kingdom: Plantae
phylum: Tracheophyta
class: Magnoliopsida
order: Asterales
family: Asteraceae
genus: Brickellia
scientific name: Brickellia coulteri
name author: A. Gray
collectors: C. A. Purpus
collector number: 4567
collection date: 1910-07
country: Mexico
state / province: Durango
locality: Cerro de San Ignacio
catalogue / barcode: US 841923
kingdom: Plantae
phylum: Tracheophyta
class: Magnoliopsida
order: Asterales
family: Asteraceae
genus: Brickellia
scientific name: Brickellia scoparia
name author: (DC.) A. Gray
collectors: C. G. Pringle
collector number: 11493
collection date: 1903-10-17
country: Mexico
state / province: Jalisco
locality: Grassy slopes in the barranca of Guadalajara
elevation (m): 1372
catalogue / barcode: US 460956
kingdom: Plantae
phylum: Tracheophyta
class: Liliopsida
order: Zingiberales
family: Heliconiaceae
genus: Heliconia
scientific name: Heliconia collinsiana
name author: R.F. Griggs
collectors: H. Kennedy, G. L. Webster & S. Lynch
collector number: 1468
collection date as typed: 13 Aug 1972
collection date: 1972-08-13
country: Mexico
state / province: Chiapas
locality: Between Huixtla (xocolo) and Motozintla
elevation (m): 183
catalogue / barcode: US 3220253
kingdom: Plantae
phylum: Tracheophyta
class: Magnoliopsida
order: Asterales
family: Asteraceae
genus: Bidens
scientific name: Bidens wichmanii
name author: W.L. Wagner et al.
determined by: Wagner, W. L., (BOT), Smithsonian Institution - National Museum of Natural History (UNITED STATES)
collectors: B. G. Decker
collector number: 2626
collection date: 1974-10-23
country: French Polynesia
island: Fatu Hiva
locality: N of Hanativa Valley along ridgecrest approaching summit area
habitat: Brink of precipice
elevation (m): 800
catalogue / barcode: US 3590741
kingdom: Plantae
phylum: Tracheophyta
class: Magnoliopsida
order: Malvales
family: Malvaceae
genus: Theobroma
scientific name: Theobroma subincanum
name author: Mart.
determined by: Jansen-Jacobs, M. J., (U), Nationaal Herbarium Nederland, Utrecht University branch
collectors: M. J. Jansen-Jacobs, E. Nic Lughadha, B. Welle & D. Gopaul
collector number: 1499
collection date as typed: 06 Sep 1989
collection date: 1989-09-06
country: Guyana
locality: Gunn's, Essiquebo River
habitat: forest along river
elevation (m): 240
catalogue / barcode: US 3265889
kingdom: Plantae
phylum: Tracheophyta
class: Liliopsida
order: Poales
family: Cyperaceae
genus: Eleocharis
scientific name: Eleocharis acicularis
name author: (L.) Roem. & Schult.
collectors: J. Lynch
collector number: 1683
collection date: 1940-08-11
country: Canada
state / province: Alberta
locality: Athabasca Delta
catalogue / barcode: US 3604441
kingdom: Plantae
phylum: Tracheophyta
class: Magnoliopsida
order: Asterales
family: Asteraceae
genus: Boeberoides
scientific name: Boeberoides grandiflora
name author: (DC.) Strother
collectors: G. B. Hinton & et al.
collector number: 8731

————————

### Exercise requirements
Please format the lines from the one containing "determined by: Wagner, W." up to and including the one containing "island: Fatu Hiva" as a numbered list, leaving out any blank lines.

### The response
1. determined by: Wagner, W. L., (BOT), Smithsonian Institution - National Museum of Natural History (UNITED STATES)
2. collectors: B. G. Decker
3. collector number: 2626
4. collection date: 1974-10-23
5. country: French Polynesia
6. island: Fatu Hiva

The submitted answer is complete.